#### Texto de referencia
15 enero, 2015

Análisis de las elecciones presidenciales. (Columna de opinión)

El domingo 11 de enero de 2015 el pueblo croata eligió a quien va a presidir el país durante los próximos cinco años. Nos convocó a las urnas la fe que profesamos y de la que surge todo amor, también el amor a la patria. El arrojo y la vocación de libertad de nuestros héroes a lo largo de nuestra milenaria historia nos dieron la posibilidad de un destino e identidad común a costa de muchos sacrificios, renunciamientos y vidas ofrendadas en el altar de la patria. De ahí sacamos fuerzas para seguir creyendo en el pasado,
presente y futuro del pueblo croata y para seguir construyendo la unidad. De ahí sacamos fuerza para imaginar y pensar nuestra Nación cuidando esa herencia impresionante que recibimos. De ahí sacamos fuerzas para enriquecerla manteniendo la integridad del patrimonio que heredamos. 
En la fuente inagotable de inspiración del amor a Dios y del amor a la patria, que iluminaron nuestra historia y sostuvieron a los mejores hijos e hijas de esta Nación en sus sueños y proyectos, encontramos todo lo que necesitamos para edificar nuestro país y nuestra sociedad, para luchar por la unidad y para sobreponernos en la adversidad.

#### Datos proporcionados

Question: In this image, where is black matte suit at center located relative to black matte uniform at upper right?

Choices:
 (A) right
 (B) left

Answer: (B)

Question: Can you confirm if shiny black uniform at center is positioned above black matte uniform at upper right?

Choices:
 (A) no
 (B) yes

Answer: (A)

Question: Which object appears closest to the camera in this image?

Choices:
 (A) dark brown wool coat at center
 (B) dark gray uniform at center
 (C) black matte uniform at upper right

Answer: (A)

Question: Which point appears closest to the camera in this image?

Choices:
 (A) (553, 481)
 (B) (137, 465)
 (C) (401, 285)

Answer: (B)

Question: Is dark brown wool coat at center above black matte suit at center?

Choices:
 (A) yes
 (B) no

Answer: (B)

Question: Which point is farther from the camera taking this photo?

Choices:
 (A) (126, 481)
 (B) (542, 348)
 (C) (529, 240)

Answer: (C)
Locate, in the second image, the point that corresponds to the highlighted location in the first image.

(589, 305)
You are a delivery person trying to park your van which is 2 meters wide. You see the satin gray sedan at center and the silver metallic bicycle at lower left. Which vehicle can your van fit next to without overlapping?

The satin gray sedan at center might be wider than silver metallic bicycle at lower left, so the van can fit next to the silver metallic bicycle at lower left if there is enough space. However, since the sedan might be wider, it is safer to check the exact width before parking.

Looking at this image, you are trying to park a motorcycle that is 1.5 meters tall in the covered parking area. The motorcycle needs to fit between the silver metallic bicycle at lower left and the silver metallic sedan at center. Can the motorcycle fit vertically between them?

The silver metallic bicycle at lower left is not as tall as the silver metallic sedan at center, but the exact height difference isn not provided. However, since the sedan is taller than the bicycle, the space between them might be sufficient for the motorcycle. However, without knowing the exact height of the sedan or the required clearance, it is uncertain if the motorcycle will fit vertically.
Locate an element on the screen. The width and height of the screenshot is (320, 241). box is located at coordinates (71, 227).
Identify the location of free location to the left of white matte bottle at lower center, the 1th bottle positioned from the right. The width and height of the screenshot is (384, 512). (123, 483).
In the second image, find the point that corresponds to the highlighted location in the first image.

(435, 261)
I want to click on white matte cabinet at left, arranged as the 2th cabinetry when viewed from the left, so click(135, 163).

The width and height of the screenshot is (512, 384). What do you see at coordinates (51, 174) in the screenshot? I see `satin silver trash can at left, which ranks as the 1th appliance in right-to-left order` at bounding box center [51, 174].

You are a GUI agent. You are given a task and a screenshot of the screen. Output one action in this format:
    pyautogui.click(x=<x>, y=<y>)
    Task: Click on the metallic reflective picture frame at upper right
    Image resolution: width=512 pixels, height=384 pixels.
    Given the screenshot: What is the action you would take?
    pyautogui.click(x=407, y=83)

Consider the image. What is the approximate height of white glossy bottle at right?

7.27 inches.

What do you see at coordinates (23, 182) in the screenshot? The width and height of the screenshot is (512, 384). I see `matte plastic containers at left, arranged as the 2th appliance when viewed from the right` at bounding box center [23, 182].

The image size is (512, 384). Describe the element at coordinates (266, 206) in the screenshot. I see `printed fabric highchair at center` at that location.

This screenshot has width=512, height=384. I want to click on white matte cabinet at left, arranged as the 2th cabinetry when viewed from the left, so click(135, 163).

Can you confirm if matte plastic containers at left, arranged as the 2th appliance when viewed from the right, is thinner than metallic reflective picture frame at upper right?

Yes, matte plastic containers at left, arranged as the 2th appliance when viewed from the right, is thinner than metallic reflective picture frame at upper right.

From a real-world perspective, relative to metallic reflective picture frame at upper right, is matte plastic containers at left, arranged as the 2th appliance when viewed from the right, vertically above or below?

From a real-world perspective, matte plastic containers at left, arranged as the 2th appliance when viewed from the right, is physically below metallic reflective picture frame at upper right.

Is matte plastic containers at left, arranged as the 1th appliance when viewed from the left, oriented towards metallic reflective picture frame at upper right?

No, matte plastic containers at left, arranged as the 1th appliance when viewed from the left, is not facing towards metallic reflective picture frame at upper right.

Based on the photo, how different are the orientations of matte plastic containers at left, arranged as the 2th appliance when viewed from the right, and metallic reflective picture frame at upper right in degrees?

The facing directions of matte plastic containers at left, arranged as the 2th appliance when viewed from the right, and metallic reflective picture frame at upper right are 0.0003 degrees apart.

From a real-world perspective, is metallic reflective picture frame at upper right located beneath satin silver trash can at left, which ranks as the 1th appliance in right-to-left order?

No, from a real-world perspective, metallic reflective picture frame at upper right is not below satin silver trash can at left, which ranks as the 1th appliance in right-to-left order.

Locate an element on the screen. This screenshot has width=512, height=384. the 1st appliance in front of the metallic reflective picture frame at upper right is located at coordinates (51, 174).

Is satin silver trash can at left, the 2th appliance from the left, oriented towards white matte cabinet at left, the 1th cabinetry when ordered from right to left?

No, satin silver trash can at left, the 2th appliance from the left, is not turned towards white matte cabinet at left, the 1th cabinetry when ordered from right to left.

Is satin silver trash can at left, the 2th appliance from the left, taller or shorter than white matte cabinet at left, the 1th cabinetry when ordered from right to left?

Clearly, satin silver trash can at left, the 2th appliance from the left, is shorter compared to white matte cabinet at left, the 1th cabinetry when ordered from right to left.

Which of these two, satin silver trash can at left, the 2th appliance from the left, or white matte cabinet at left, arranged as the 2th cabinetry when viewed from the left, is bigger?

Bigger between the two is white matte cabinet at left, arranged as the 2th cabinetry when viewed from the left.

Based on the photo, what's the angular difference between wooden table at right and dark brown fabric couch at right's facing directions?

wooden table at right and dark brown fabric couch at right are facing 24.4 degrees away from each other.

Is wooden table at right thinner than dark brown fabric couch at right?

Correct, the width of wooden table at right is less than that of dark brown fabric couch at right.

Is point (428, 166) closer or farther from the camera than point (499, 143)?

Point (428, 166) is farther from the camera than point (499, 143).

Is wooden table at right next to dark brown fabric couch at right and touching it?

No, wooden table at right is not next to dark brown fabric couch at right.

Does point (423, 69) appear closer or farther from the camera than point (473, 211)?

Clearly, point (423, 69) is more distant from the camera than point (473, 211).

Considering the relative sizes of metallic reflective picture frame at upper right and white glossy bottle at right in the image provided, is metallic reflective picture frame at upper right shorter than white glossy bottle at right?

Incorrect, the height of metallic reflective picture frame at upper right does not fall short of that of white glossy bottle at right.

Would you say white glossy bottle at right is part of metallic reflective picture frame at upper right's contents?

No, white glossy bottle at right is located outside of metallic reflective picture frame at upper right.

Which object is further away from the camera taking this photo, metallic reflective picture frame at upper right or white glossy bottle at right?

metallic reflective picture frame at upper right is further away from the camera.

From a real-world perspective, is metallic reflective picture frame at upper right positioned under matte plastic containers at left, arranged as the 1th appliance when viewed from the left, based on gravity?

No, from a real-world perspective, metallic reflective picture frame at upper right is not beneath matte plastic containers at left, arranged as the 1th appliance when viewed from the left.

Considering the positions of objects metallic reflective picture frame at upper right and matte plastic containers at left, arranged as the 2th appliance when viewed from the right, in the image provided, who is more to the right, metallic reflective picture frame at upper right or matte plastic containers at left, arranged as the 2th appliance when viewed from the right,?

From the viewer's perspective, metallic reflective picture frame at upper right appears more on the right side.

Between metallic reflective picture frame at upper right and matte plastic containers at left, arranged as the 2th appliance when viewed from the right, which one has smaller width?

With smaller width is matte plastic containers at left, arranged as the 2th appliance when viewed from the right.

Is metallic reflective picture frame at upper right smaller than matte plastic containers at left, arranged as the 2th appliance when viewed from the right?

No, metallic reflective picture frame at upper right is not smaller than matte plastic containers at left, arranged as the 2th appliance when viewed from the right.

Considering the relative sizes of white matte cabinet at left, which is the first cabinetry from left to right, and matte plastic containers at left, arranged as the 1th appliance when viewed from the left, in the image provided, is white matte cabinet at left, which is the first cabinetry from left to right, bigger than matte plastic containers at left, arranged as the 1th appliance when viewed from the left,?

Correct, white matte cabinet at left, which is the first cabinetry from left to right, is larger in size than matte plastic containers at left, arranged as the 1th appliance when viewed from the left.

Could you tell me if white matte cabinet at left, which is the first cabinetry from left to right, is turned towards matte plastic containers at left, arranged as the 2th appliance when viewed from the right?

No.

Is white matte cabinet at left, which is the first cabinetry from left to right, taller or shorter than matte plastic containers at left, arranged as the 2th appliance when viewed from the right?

#### Qué hacer
Transcribe palabra por palabra el fragmento de la columna sobre las elecciones presidenciales que comienza con "En la fuente" y llega hasta "en la adversidad.". El listado procede de otra fuente.

#### Resultado obtenido
En la fuente inagotable de inspiración del amor a Dios y del amor a la patria, que iluminaron nuestra historia y sostuvieron a los mejores hijos e hijas de esta Nación en sus sueños y proyectos, encontramos todo lo que necesitamos para edificar nuestro país y nuestra sociedad, para luchar por la unidad y para sobreponernos en la adversidad.